Chefe de missão brasileira foca em encontrar sobreviventes após terremotos na Venezuela

Terremotos na Venezuela deixam mais de 1.400 mortos
Terremotos na Venezuela deixam mais de 1.400 mortos

Equipe internacional de resgate intensifica buscas por pessoas sob escombros. Brasil envia hospital de campanha e equipes especializadas.

Equipes brasileiras atuam em conjunto com especialistas internacionais na Venezuela para encontrar sobreviventes dos terremotos que devastaram o país. A missão, composta por cerca de 130 agentes, concentra esforços na busca por pessoas vivas sob os escombros, priorizando as áreas com maiores indícios de vítimas.

A decisão de focar em resgates urgentes foi tomada pela coordenação da missão brasileira em conjunto com órgãos internacionais, visando maximizar as chances de salvar vidas nas primeiras 72 horas após o desastre, iniciadas em 24 de junho de 2026. Especialistas da Anatel utilizam tecnologia para localizar sinais de celulares sob os escombros, auxiliando a direcionar os trabalhos.

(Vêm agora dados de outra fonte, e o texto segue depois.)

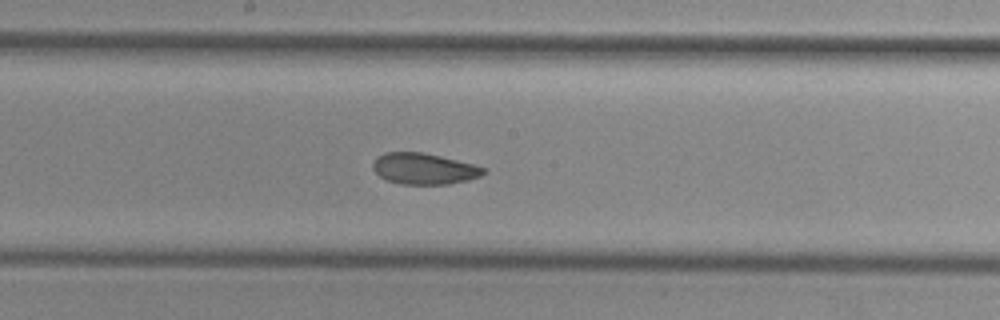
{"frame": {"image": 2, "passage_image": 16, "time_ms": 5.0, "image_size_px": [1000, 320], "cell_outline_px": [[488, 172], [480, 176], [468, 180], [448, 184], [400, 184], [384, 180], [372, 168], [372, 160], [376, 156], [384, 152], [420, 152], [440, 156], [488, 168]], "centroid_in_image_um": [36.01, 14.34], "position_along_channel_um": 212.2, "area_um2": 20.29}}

'A prioridade é encontrar pessoas com vida nos escombros. Sempre que há algum indício de sobreviventes, iniciamos um trabalho cuidadoso para acessar a área, estabilizar as estruturas e realizar o resgate com segurança', explicou Armin Braun, chefe da missão brasileira, em entrevista à GloboNews. Ele destacou que, embora as primeiras 72 horas sejam cruciais, casos de resgate após uma semana ou mais são possíveis, dependendo das condições de sobrevivência sob os escombros.

O Brasil também instalou um hospital de campanha para atendimento médico, uma vez que unidades de saúde locais foram afetadas. A operação, que conta com bombeiros e cães farejadores, segue as diretrizes estabelecidas em coordenação com o governo venezuelano, a Embaixada do Brasil e o Escritório das Nações Unidas para a Coordenação de Assuntos Humanitários (OCHA). A resposta ao desastre está planejada em etapas, incluindo atendimento às vítimas, restabelecimento de serviços essenciais e reconstrução.

Na noite de 24 de junho de 2026, a Venezuela foi atingida por dois terremotos fortes, acompanhados por diversas réplicas, causando desabamentos de edifícios e casas em Caracas e outras cidades. O balanço oficial divulgado em 27 de junho de 2026 aponta 1.430 mortos, mais de 3.000 feridos e 3.100 desabrigados. Organismos internacionais, como a ONU e o USGS, preveem um aumento nesses números devido à magnitude dos abalos e à extensão dos danos. A Organização Internacional para as Migrações (OIM) estima que cerca de 6,8 milhões de pessoas foram afetadas, com aproximadamente 2 milhões na região de Caracas, e o OCHA calcula mais de 50 mil desaparecidos.